═══ Information supplied ═══
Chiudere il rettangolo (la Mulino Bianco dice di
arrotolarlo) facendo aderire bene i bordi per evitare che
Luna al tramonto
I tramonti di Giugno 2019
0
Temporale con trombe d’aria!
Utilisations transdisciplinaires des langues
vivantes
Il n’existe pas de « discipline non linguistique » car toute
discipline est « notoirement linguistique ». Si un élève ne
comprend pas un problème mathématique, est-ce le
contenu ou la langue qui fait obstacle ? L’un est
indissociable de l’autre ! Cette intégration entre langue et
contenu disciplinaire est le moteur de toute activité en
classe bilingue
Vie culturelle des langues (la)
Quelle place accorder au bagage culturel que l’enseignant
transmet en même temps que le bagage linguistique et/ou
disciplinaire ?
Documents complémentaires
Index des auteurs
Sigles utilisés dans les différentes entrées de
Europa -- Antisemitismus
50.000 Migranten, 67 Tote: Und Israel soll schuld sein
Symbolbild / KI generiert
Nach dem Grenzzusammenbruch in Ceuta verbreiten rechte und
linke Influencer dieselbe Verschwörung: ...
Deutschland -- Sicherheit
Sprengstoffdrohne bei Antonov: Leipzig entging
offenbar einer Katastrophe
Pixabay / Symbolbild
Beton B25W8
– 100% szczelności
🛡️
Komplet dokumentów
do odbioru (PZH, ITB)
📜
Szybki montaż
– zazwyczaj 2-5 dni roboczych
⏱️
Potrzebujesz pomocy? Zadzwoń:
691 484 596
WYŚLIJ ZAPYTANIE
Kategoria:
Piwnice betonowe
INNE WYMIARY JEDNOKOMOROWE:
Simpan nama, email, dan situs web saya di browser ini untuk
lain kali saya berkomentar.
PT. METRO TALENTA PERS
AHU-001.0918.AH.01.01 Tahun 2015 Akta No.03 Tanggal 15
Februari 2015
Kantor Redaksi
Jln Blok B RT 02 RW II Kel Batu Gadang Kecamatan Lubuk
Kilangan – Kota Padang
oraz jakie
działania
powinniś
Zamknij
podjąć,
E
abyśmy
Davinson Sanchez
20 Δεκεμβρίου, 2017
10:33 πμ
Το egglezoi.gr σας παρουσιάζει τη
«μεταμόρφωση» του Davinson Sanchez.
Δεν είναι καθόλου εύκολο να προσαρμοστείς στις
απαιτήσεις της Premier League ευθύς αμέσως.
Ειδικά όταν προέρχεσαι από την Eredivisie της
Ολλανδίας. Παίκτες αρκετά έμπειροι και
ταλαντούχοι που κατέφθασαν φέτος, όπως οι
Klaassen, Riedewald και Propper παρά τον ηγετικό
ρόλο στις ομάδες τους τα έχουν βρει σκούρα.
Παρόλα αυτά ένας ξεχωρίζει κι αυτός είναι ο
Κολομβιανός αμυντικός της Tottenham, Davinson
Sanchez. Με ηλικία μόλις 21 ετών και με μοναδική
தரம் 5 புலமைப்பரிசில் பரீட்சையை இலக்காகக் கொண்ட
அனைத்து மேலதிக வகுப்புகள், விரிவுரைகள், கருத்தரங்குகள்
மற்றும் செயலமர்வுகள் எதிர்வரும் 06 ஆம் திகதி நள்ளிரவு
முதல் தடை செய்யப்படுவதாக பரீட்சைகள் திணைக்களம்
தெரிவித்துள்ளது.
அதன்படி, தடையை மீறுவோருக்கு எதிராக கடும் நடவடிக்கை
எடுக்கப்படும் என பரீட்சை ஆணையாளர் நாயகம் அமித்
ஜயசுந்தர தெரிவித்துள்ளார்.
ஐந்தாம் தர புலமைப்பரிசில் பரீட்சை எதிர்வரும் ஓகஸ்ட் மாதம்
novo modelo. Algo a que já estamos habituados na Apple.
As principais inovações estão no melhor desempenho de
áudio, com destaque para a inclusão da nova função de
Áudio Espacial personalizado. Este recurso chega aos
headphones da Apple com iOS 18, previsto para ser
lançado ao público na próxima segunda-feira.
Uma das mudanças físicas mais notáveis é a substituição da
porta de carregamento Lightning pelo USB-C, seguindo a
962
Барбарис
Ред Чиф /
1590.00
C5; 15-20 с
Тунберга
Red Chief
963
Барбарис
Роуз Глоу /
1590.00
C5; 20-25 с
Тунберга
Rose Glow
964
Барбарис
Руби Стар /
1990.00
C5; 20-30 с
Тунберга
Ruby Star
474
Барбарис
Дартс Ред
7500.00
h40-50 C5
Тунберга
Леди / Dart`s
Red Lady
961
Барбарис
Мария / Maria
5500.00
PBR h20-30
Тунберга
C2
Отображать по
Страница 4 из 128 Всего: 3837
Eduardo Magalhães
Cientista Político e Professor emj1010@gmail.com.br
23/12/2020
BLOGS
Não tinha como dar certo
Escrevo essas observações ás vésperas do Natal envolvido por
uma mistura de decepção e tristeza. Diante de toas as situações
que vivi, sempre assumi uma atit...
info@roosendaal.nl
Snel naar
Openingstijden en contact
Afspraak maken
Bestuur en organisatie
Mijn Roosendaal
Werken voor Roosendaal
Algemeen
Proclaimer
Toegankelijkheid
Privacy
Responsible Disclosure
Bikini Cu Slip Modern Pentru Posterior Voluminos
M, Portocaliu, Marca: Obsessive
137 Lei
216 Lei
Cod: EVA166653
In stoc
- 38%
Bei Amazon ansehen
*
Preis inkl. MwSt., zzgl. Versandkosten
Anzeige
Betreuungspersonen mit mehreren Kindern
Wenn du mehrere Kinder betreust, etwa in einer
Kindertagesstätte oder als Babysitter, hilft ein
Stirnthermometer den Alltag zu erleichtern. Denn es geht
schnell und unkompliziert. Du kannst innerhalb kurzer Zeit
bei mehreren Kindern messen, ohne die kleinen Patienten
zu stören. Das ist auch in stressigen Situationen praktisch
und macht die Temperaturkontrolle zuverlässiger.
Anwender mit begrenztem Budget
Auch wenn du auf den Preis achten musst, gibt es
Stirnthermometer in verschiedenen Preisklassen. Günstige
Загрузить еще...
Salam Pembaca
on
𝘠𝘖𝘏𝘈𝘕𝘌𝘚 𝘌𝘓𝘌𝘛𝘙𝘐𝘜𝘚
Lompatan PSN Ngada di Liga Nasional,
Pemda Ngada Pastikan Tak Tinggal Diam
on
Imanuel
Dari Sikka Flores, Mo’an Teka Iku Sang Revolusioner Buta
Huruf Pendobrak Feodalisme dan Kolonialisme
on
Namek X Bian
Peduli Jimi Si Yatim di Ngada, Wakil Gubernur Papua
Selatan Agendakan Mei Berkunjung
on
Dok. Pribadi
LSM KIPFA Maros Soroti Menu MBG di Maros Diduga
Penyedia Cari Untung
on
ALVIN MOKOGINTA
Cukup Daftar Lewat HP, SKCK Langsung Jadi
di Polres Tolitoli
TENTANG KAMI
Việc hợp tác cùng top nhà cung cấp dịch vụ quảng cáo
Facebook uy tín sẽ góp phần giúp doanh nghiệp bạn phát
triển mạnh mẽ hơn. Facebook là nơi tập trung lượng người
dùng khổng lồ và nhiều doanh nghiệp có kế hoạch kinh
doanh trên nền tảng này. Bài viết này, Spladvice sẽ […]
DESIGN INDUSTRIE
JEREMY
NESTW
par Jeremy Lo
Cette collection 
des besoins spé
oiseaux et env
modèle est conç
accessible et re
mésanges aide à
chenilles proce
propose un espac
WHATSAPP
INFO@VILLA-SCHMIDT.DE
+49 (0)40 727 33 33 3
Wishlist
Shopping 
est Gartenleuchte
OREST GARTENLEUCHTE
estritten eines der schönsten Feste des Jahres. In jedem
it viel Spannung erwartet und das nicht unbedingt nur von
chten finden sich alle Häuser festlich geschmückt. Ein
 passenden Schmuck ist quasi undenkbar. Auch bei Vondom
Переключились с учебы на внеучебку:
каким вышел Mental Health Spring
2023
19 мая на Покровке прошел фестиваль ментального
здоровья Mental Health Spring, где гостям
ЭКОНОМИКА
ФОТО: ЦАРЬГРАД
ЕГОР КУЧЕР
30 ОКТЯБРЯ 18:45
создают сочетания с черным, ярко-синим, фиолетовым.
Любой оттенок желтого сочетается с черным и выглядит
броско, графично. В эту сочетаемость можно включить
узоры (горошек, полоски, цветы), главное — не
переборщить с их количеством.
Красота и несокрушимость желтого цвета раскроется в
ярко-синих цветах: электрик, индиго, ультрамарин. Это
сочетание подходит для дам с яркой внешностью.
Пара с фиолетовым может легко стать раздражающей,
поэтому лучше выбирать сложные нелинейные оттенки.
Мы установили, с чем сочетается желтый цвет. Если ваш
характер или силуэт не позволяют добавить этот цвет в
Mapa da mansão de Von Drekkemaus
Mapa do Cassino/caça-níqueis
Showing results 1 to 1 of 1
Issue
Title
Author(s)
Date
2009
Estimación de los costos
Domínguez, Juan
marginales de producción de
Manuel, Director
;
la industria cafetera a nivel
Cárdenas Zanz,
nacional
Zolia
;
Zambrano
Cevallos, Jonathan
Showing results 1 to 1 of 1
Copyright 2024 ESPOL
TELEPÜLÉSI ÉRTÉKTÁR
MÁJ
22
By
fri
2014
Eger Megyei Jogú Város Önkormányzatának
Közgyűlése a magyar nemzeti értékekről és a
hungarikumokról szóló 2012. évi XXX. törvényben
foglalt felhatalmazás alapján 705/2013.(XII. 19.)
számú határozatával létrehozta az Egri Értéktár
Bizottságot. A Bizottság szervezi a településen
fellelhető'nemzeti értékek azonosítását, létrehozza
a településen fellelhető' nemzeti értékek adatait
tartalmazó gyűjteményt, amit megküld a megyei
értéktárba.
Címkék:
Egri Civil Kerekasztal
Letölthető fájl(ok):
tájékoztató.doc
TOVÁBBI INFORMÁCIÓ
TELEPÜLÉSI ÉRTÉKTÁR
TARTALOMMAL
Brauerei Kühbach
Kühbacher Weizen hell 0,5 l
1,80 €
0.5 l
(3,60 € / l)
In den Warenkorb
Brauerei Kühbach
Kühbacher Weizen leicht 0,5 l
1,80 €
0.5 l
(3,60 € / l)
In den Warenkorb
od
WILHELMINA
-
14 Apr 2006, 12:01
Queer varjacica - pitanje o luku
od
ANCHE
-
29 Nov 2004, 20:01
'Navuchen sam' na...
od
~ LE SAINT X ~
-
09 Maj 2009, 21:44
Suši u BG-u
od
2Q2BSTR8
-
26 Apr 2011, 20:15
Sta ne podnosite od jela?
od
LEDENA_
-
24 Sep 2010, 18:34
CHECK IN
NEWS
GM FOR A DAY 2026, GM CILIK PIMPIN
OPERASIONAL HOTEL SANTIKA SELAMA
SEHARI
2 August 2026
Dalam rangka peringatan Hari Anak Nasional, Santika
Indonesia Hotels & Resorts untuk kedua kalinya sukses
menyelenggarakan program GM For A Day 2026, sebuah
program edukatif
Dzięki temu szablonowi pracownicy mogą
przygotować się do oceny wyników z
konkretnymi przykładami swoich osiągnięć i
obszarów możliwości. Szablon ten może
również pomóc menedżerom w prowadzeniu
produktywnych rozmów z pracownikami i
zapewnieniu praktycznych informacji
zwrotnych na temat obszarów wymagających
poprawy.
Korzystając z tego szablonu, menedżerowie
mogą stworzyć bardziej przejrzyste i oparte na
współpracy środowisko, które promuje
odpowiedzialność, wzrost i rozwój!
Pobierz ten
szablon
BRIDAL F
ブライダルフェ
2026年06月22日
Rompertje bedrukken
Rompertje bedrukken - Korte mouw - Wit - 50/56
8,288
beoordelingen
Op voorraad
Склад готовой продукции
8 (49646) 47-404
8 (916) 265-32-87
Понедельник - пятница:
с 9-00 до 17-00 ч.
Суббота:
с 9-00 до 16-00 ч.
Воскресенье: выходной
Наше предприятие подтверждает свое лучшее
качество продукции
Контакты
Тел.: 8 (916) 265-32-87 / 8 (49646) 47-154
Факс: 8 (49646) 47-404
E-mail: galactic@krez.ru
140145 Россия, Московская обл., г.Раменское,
═══
Activity ▸
Update the material from its start up to and including the line with "un élève ne", changing "Temporale" to "Tempesta" and keeping every other line as it is.

Task output ▸
Chiudere il rettangolo (la Mulino Bianco dice di
arrotolarlo) facendo aderire bene i bordi per evitare che
Luna al tramonto
I tramonti di Giugno 2019
0
Tempesta con trombe d’aria!
Utilisations transdisciplinaires des langues
vivantes
Il n’existe pas de « discipline non linguistique » car toute
discipline est « notoirement linguistique ». Si un élève ne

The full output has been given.